Les toiles et les aquarelles de Julien Gorgeart semblent témoigner du monde contemporain, celui dans lequel l’artiste et le regardeur évoluent. Il figure la banalité du quotidien peuplé de fêtes dans les salons, de virées nocturnes entre amis, de paysages urbains et de natures mortes intimes. Malgré les apparences hyperréalistes, Julien Gorgeart est un peintre du simulacre. Au pinceau, il traduit le monde réel afin d’ouvrir des perspectives narratives et cinématographiques. Gilles Deleuze écrit que « le simulacre est ce système où le différent se rapporte au différent par la différence elle-même. » (Différence et Répétition – 1968).
Avec une fidélité de type photographique, ses œuvres représentent des scènes de vies quotidiennes. Pourtant, la réalité n’y est qu’illusion, simulation et réactivation. Issues de sa propre expérience, de celles de ses proches ou d’inconnus, les images subissent un véritable travail de montage. Après avoir évolué dans l’univers de la vidéo, de la photographie et du théâtre, l’artiste se dirige finalement vers la peinture.
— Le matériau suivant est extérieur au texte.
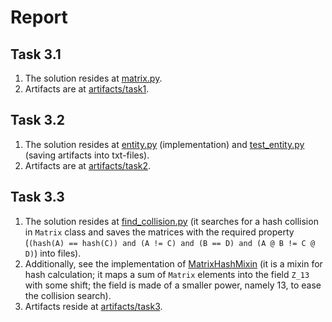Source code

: # Report

## Task 3.1

1. The solution resides at [matrix.py](./tasks1-3/matrix.py).
2. Artifacts are at [artifacts/task1](./artifacts/task1).

## Task 3.2

1. The solution resides at [entity.py](./task2/entity.py) (implementation) and [test_entity.py](./task2/test_entity.py) (saving artifacts into txt-files).
2. Artifacts are at [artifacts/task2](./artifacts/task2).

## Task 3.3

1. The solution resides at [find_collision.py](./tasks1-3/find_collision.py) (it searches for a hash collision in `Matrix` class and saves the matrices with the required property (`(hash(A) == hash(C)) and (A != C) and (B == D) and (A @ B != C @ D)`) into files).
2. Additionally, see the implementation of [MatrixHashMixin](./tasks1-3/matrix.py) (it is a mixin for hash calculation; it maps a sum of `Matrix` elements into the field `Z_13` with some shift; the field is made of a smaller power, namely 13, to ease the collision search).
3. Artifacts reside at [artifacts/task3](./artifacts/task3).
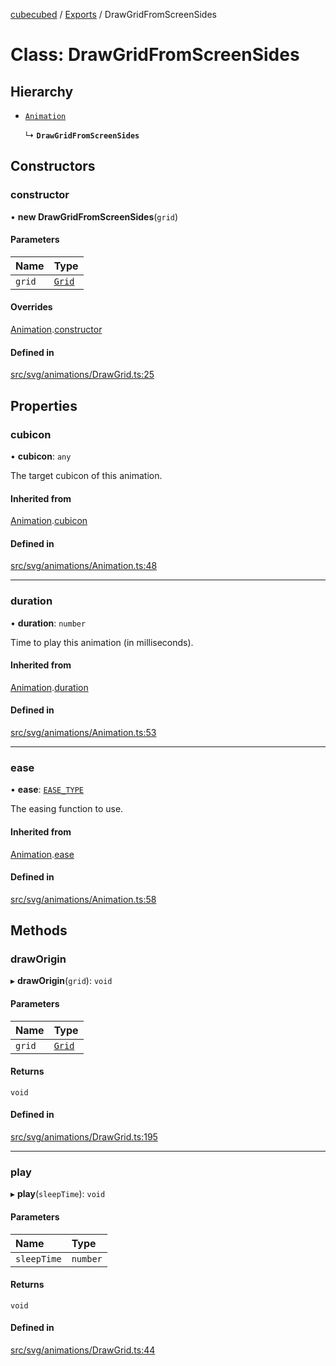 [cubecubed](/reference/README.md) / [Exports](/reference/modules.md) / DrawGridFromScreenSides

# Class: DrawGridFromScreenSides

## Hierarchy

- [`Animation`](/reference/classes/Animation.md)

  ↳ **`DrawGridFromScreenSides`**

## Constructors

### constructor

• **new DrawGridFromScreenSides**(`grid`)

#### Parameters

| Name | Type |
| :------ | :------ |
| `grid` | [`Grid`](/reference/classes/Grid.md) |

#### Overrides

[Animation](/reference/classes/Animation.md).[constructor](/reference/classes/Animation.md#constructor)

#### Defined in

[src/svg/animations/DrawGrid.ts:25](https://github.com/imaphatduc/cubecubed/blob/0dc8d92/src/svg/animations/DrawGrid.ts#L25)

## Properties

### cubicon

• **cubicon**: `any`

The target cubicon of this animation.

#### Inherited from

[Animation](/reference/classes/Animation.md).[cubicon](/reference/classes/Animation.md#cubicon)

#### Defined in

[src/svg/animations/Animation.ts:48](https://github.com/imaphatduc/cubecubed/blob/0dc8d92/src/svg/animations/Animation.ts#L48)

___

### duration

• **duration**: `number`

Time to play this animation (in milliseconds).

#### Inherited from

[Animation](/reference/classes/Animation.md).[duration](/reference/classes/Animation.md#duration)

#### Defined in

[src/svg/animations/Animation.ts:53](https://github.com/imaphatduc/cubecubed/blob/0dc8d92/src/svg/animations/Animation.ts#L53)

___

### ease

• **ease**: [`EASE_TYPE`](/reference/types/EASE_TYPE.md)

The easing function to use.

#### Inherited from

[Animation](/reference/classes/Animation.md).[ease](/reference/classes/Animation.md#ease)

#### Defined in

[src/svg/animations/Animation.ts:58](https://github.com/imaphatduc/cubecubed/blob/0dc8d92/src/svg/animations/Animation.ts#L58)

## Methods

### drawOrigin

▸ **drawOrigin**(`grid`): `void`

#### Parameters

| Name | Type |
| :------ | :------ |
| `grid` | [`Grid`](/reference/classes/Grid.md) |

#### Returns

`void`

#### Defined in

[src/svg/animations/DrawGrid.ts:195](https://github.com/imaphatduc/cubecubed/blob/0dc8d92/src/svg/animations/DrawGrid.ts#L195)

___

### play

▸ **play**(`sleepTime`): `void`

#### Parameters

| Name | Type |
| :------ | :------ |
| `sleepTime` | `number` |

#### Returns

`void`

#### Defined in

[src/svg/animations/DrawGrid.ts:44](https://github.com/imaphatduc/cubecubed/blob/0dc8d92/src/svg/animations/DrawGrid.ts#L44)
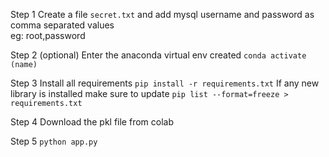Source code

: Step 1
Create a file `secret.txt` and add mysql username and password as comma separated values<br>eg: root,password

Step 2 (optional)
Enter the anaconda virtual env created
`conda activate (name)`

Step 3
Install all requirements
`pip install -r requirements.txt`
If any new library is installed make sure to update
`pip list --format=freeze > requirements.txt`

Step 4
Download the pkl file from colab

Step 5
`python app.py`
Il est notamment séduit par sa temporalité, son exigence et la liberté qu’elle procure dans la composition et la couleur. Sur la toile et sur le papier il construit ses images en mixant d’autres images. Le réel est simulé. La « différence » dont parle Deleuze est difficile à identifier, la frontière entre la réalité et son fantasme est mince, voire quasi imperceptible.
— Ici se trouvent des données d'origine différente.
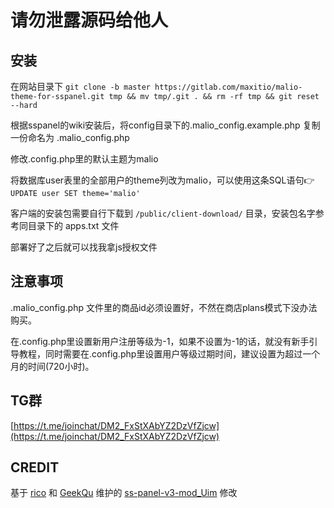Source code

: # 请勿泄露源码给他人
## 安装
在网站目录下 
`git clone -b master https://gitlab.com/maxitio/malio-theme-for-sspanel.git tmp && mv tmp/.git . && rm -rf tmp && git reset --hard`

根据sspanel的wiki安装后，将config目录下的.malio_config.example.php 复制一份命名为 .malio_config.php

修改.config.php里的默认主题为malio

将数据库user表里的全部用户的theme列改为malio，可以使用这条SQL语句👉 `UPDATE user SET theme='malio'`

客户端的安装包需要自行下载到 `/public/client-download/` 目录，安装包名字参考同目录下的 apps.txt 文件

部署好了之后就可以找我拿js授权文件

## 注意事项
.malio_config.php 文件里的商品id必须设置好，不然在商店plans模式下没办法购买。

在.config.php里设置新用户注册等级为-1，如果不设置为-1的话，就没有新手引导教程，同时需要在.config.php里设置用户等级过期时间，建议设置为超过一个月的时间(720小时)。

## TG群
[https://t.me/joinchat/DM2_FxStXAbYZ2DzVfZjcw](https://t.me/joinchat/DM2_FxStXAbYZ2DzVfZjcw)

## CREDIT
基于 [rico](https://github.com/rico93) 和 [GeekQu](https://github.com/GeekQu) 维护的 [ss-panel-v3-mod_Uim](https://github.com/rico93/ss-panel-v3-mod_Uim) 修改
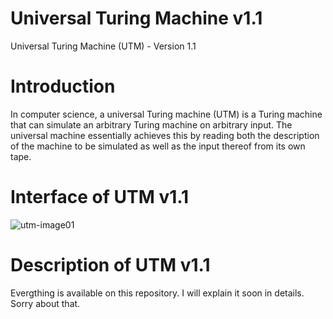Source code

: # Universal Turing Machine v1.1
Universal Turing Machine (UTM) - Version 1.1

# Introduction
In computer science, a universal Turing machine (UTM) is a Turing machine that can simulate an arbitrary Turing machine on arbitrary input. The universal machine essentially achieves this by reading both the description of the machine to be simulated as well as the input thereof from its own tape.

# Interface of UTM v1.1
![utm-image01](https://cloud.githubusercontent.com/assets/26347107/24378748/82b9a0f6-135d-11e7-89b8-8a6dabff5ff5.png)

# Description of UTM v1.1
Evergthing is available on this repository. I will explain it soon in details. Sorry about that.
Julien Gorgeart déploie une dimension cinématographique dans sa peinture en récréant des scènes où chaque détail est repensé : les décors, les couleurs, les lumières, les postures, les expressions, les textures. Le quotidien est interprété par l’association d’images provenant de sources différentes : les photographies de l’artiste, des images récoltées sur Internet ou encore des photogrammes de films. Les œuvres sont les résultats d’une adéquation de réels fragmentés et recomposés. Une femme, nue sous la douche, nous dévisage d’un regard blasé ; une voiture couverte d’un drap blanc erre à l’entrée d’une palmeraie ; des serviettes de bains sèchent dans le désordre d’une arrière cour ; une araignée aux longues pattes s’approche de pieds nus ; un homme ivre et joyeux trinque allongé sur le sol. Chaque scène peut être comprise comme une amorce narrative, un espace de projection où une histoire est en train de se jouer. L’imaginaire et le réel fusionnent pour donner naissance à un univers où la sensation du réel est insufflée. Le traitement des images et les choix chromatiques génèrent une ambivalence où cohabitent le drame et l’insouciance. Les figures humaines y sont vulnérables. Une main nous présente le Polaroid d’une femme aux seins dénudés : est-elle morte ? Qui la recherche ? Est-ce le souvenir d’une histoire passée ? Présente ? Parce que les ingrédients du mystère et du suspens sont mis à l’œuvre, tous les scénarios semblent possibles. En retenant des fragments de son expérience personnelle, de son histoire, Julien Gorgeart déroule lentement, avec le temps de la peinture, les images de sa propre histoire, de son propre film dont il sélectionne et reconstitue chaque détail. Les natures mortes côtoient des scènes marquées à la fois par une joie de vivre et une désinvolture, mais aussi par des caractéristiques énigmatiques et insaisissables. En combinant les histoires, les époques et les géographies, l’artiste produit une peinture où le quotidien est théâtralisé. Il explore une zone ténue où la réalité est finalement augmentée.